3) Silence is powerful. It creates attention. Assuming your question is comprehensible and the students are on your side, let the silence linger. Don't rephrase. About 15 seconds into this, they will start saying great stuff.
posted by ferdydurke at 5:09 PM on December 4, 2008


I see that PhoBWanKenobe and I disagree on the use of silence. Perhaps it's a matter of the quality of the question. If it's a good one, then I'm willing to wait a long time for a stab at an answer. If it's a bad one, then I should rescue the students from the situation. [This may also vary by subject matter. I teach Law.]
posted by ferdydurke at 5:13 PM on December 4, 2008


Challenge their assumptions.

People mostly reason based on "how would I respond to that". Example: in teaching about slavery in the US, most students will assume they'd have been abolitionist; in teaching about Roman suppressions of the Early Christians, most students will see the Christian side; they'll side with Galileo, not the Church.

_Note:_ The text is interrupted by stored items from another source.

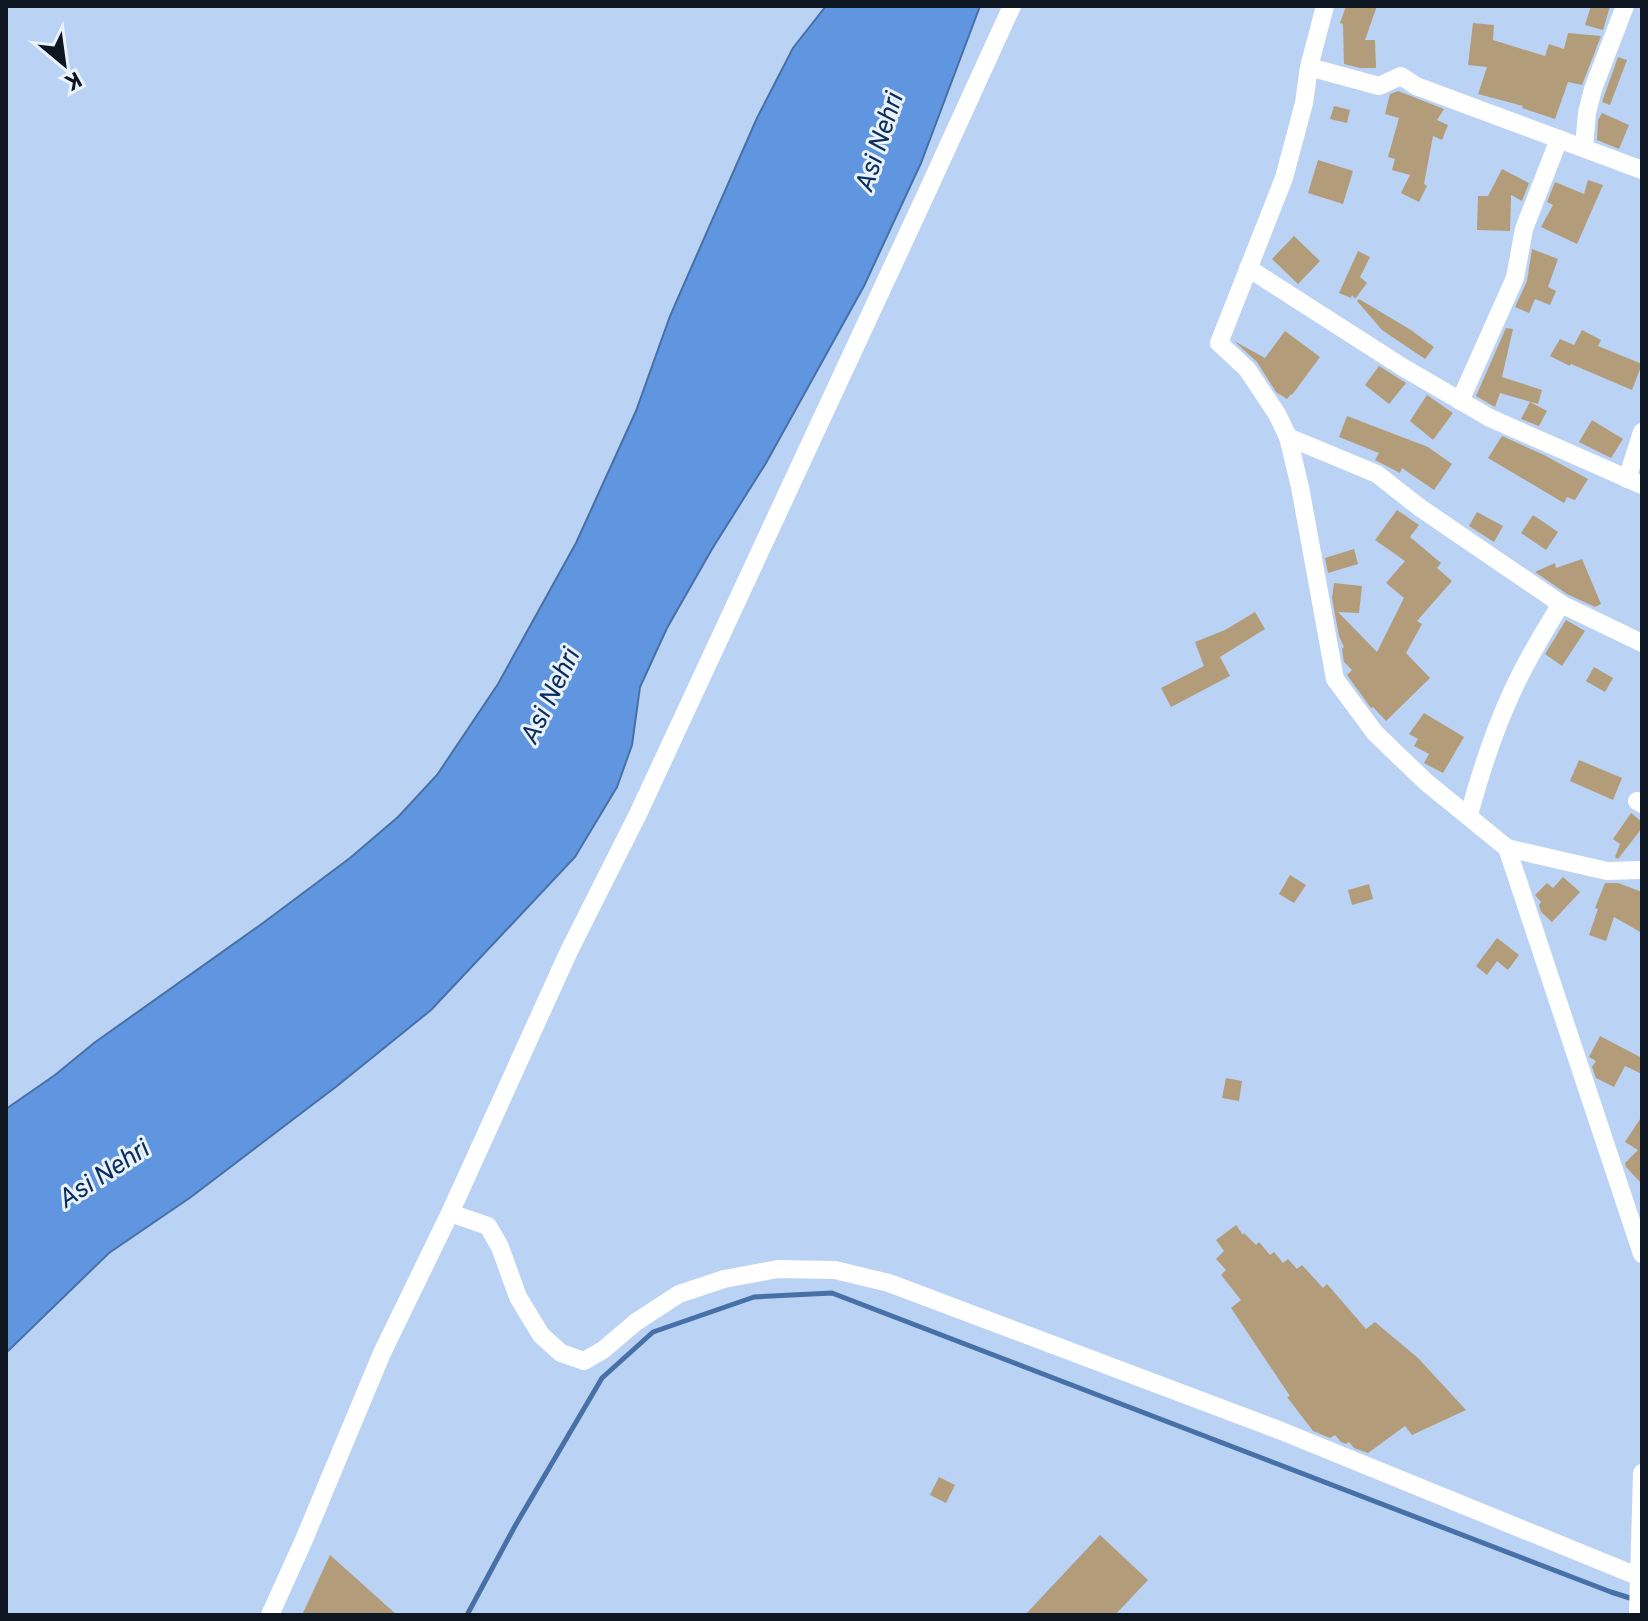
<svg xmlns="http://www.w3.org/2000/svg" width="1648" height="1621" font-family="Roboto,sans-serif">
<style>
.water{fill:#6096e0;stroke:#4770a7;stroke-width:2}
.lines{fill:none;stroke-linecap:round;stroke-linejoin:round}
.stream{stroke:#4770a7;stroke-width:5}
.building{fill:#b39c7a}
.street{stroke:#fff;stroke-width:18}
.labels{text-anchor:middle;stroke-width:6;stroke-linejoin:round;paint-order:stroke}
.water-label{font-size:26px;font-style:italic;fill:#092e5d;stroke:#eaf2fc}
</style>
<rect width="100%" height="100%" fill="#bad2f4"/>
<polygon class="water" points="826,6 980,6 921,163 864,286 766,463 712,549 667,628 640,687 632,745 617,787 575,857 431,1010 337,1086 191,1197 109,1253 6,1353 6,1109 55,1075 94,1043 263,923 350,858 398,817 437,775 498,684 576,543 636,411 670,316 757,118 793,48"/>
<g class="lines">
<polyline class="stream" points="467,1615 515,1526 602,1378 653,1332 754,1297 832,1293 1611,1592 1636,1600"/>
</g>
<g class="building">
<polygon points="1346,6 1377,6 1365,40 1375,40 1376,68 1360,68 1344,64 1343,24 1340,23"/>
<polygon points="1591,6 1610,6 1603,30 1585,25"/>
<polygon points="1473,23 1494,25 1493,40 1545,56 1549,44 1564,49 1568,33 1601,36 1582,85 1568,82 1555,119 1522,108 1523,106 1478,94 1487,67 1468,65"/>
<polygon points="1618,57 1627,60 1610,105 1602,102"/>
<polygon points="1398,91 1444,109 1437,120 1448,125 1442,140 1433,136 1424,184 1427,186 1419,202 1401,193 1410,175 1392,170 1395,159 1388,157 1399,118 1385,114 1390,94"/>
<polygon points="1334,106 1350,110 1347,123 1330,119"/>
<polygon points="1602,113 1629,125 1619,149 1597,140 1598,120"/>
<polygon points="1318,160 1353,171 1343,204 1308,193"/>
<polygon points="1502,169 1529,183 1522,201 1511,195 1510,231 1477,230 1478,196 1488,196"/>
<polygon points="1588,180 1603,185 1577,244 1541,227 1553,205 1547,202 1555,182 1584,194"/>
<polygon points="1294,236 1320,261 1298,284 1272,259"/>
<polygon points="1532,249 1558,259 1548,287 1556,291 1550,305 1535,299 1529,313 1515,307 1527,281"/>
<polygon points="1358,251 1370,257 1360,277 1367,283 1355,299 1352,295 1351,298 1339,293"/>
<polygon points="1359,299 1411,330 1434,347 1425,359 1382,330 1357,301"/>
<polygon points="1506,328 1513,329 1502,377 1542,390 1538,404 1500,393 1495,407 1476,396"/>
<polygon points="1582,330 1601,340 1598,346 1642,364 1632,390 1571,364 1570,366 1550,356 1560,339 1574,345"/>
<polygon points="1285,331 1320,357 1292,395 1291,394 1287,399 1276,392 1257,362 1234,341 1265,358"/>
<polygon points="1379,366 1406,383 1389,404 1365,385"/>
<polygon points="1427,395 1453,413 1433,440 1410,421"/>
<polygon points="1530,402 1547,411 1539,426 1521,419"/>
<polygon points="1347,416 1428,447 1452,464 1434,490 1402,468 1400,473 1375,460 1379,453 1339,437"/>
<polygon points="1592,420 1623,439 1611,458 1579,442"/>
<polygon points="1502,436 1544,455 1588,479 1575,500 1567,497 1564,503 1488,458"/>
<polygon points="1397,510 1419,525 1410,537 1441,563 1437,568 1452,581 1417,621 1422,624 1406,653 1430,678 1386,721 1373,707 1371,708 1347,675 1352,670 1344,662 1342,649 1344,647 1339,636 1332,598 1334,583 1362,586 1359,613 1338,612 1377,652 1404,598 1386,583 1405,561 1375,540"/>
<polygon points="1477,512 1503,526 1494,542 1469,526"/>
<polygon points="1533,515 1558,532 1546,550 1521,533"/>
<polygon points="1354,549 1358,564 1328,573 1325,558"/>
<polygon points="1582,559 1601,604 1595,607 1567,594 1535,572 1555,563 1556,568"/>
<polygon points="1255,612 1265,629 1220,657 1230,676 1171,707 1161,688 1204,666 1195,642 1225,630"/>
<polygon points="1566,620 1585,631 1562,666 1545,654"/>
<polygon points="1594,667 1613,678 1605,692 1586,681"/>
<polygon points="1424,713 1464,737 1443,773 1424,763 1429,754 1414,746 1418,739 1409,734"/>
<polygon points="1579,760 1622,778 1613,800 1570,781"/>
<polygon points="1631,813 1642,822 1642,828 1618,859 1615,857 1620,844 1613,839"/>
<polygon points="1290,875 1306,885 1294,903 1279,894"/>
<polygon points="1563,877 1580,892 1552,922 1541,912 1539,905 1541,902 1535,895 1547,883 1553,888"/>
<polygon points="1605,883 1618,883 1642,892 1642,933 1614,917 1606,941 1589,935 1598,909 1595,908"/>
<polygon points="1369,884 1373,899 1352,905 1348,890"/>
<polygon points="1497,938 1519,955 1508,970 1497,961 1487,975 1476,966"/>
<polygon points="1600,1036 1642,1058 1642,1074 1625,1066 1614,1087 1596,1078 1592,1067 1596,1061 1589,1057"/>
<polygon points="1226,1078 1242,1081 1239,1101 1222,1098"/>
<polygon points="1642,1116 1642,1184 1626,1167 1625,1163 1638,1150 1625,1142"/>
<polygon points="1236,1225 1243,1235 1244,1233 1256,1245 1259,1242 1270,1255 1274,1252 1283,1263 1288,1259 1297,1269 1302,1265 1323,1288 1327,1284 1366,1329 1375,1322 1418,1358 1466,1410 1412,1435 1405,1426 1368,1453 1354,1448 1349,1442 1346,1444 1341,1442 1335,1435 1330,1438 1313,1431 1287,1397 1290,1396 1231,1308 1241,1300 1221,1275 1226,1270 1216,1259 1224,1251 1216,1240"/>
<polygon points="939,1477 955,1485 946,1503 930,1495"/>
<polygon points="1100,1535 1148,1580 1115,1615 1025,1615"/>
<polygon points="330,1555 397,1615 302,1615"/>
</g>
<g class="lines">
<g class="street">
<polyline points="1325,6 1309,67 1304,103 1284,178 1219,343 1247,369 1277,414 1288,437 1300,487 1335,679 1375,733 1426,782 1507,848 1642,1254"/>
<polyline points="1309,67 1379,86 1401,76 1416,86 1642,170"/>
<polyline points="1584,147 1587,113 1593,89 1625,6"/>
<polyline points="1248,268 1404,368 1490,418 1642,485"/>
<polyline points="1460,401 1515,278 1524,229 1559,139"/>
<polyline points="1288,437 1377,474 1419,507 1561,604 1642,643"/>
<polyline points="1627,479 1642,432"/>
<polyline points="1637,801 1642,804"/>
<path d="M1469,815C1480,774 1494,731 1512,692C1526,661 1543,633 1561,604"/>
<polyline points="1507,848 1607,871 1642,870"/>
<polyline points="450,1213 488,1226 500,1247 518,1297 541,1335 561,1353 584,1361 603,1350 636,1322 679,1294 724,1279 778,1269 835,1270 889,1283 1279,1430 1642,1578"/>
<polyline points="270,1615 303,1542 382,1353 450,1213 569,951 638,814 927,192 1012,6"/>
<polyline points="1638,1615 1642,1473"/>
</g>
</g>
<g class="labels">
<g class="water-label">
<text transform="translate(879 141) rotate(-72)" y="9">Asi Nehri</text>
<text transform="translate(550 695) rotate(-64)" y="9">Asi Nehri</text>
<text transform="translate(104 1173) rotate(-33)" y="9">Asi Nehri</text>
</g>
</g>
<rect width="1648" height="1621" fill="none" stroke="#0e1622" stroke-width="16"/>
<g transform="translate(64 64) rotate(151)" stroke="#eaf2fc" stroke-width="6" paint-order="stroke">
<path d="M0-6L14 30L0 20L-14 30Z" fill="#0e1622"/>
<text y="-12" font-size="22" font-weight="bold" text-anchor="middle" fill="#0e1622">K</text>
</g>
</svg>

Reformulate slavery as vegetarianism and radical animal rights (note that I'm not equating black slaves with animals, and be sure you make that clear) letting the students realize that assumptions of most 19th Americans about slavery were less similar to 21st century assumptions, an more similar to 21st century feelings about animal rights. (And the gap between humane farming reformers and vegetarians and vegans and radical animal rightists nicely mirrors the continuum of anti-Slavery opinion, from re-Colonization of slaves to Africa to Gradualist Abolition to Immediatists to John Brown types.)

Reformulate Romans and Early Christians as Mainline Protestants and Koreshites. Reformulate the Church and Galileo as Kansas Public Schools and Evolution.

In other words, take the students out of their comfort zone, force them to think about their thinking, make them learn to see the world anew through others' eyes, show them "there are more things in heaven and earth, than are dreamt of in" their philosophy.